SXSW Film Review: Lean on Pete

Growing up fast as a race horse in this gritty but moving drama

The plot of director Andrew Haigh’s newest melancholy tale sounds, on the face of it, cut from pure cheese. Don’t be fooled. Lean on Pete is a marvel of neo-realistic filmmaking, a trenchant and melancholy portrait of a 15-year-old boy seemingly destined to get the wrong end of the stick almost every time.

A tale of growing up the hard way, and a redemption and coming-of-age movie all wrapped in and coiled around a devastatingly pure performance from Charlie Plummer. His character takes your breath away, he’s so cowed by the world of the working poor, yet so clearly a potential heroic archetype that his character, Charley, silts itself in your mind long after the final images fade off the screen.

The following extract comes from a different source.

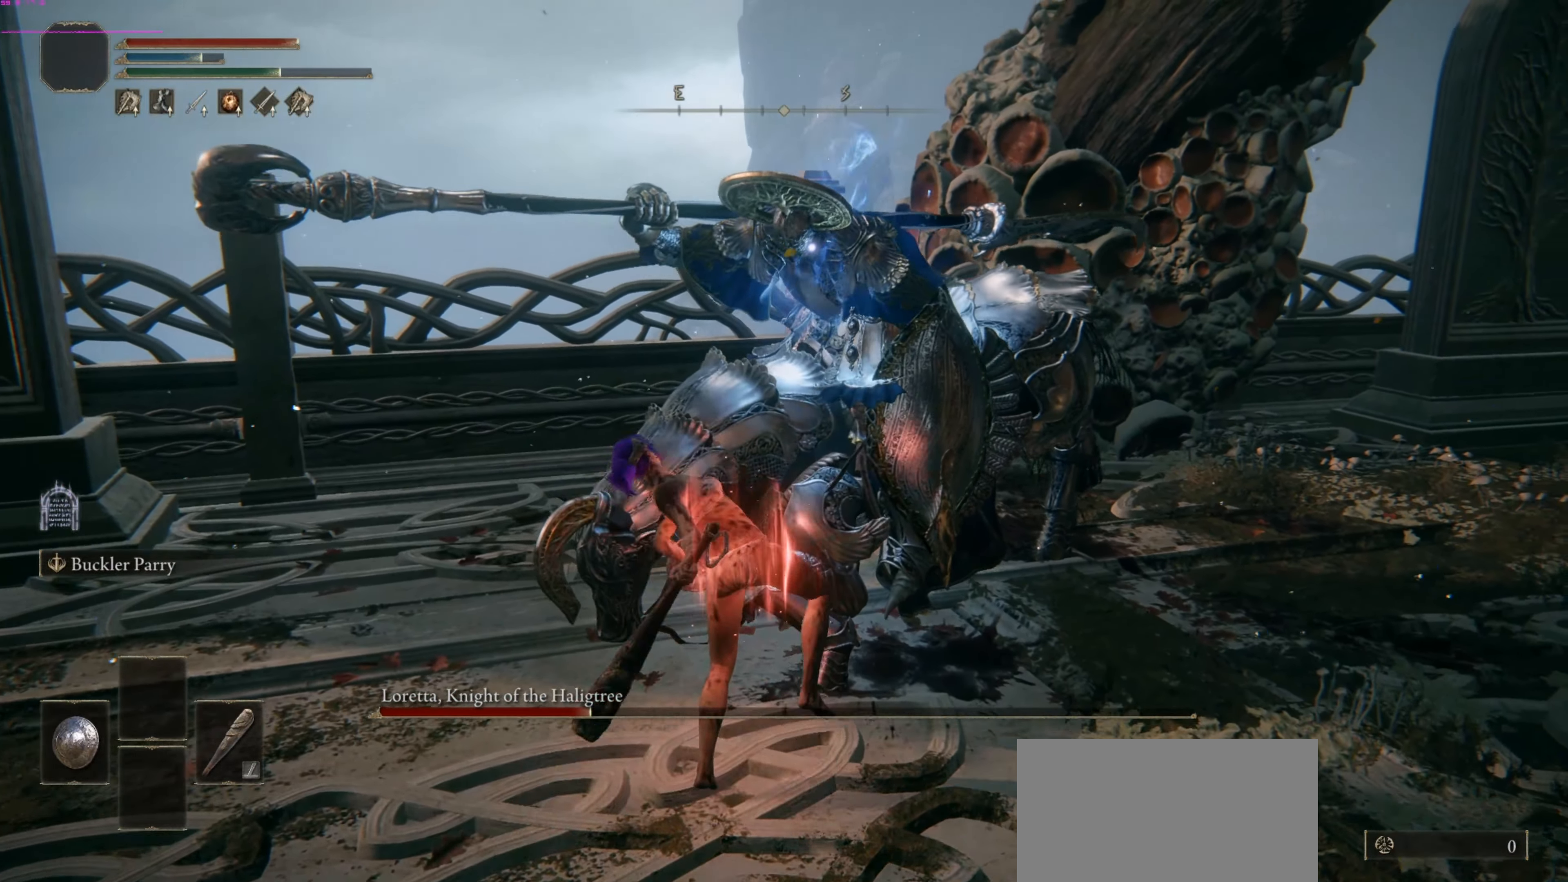
{"dt_ms": 500, "buttons": ["R2"], "left_stick": "center", "right_stick": "center", "events": []}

Charley (Charlie Plummer) is the son of waitress-loving, ex-cook Ray (Travis Fimmel) who's been shuttling himself and his son across the country for years, looking for factory work, a decent beer, and not a whole lot else. Recently landed in a down-and-out apartment complex on the edges of Portland, Charley spends his days running, and on one such run he encounters gangly horse trainer Del (Steve Buscemi).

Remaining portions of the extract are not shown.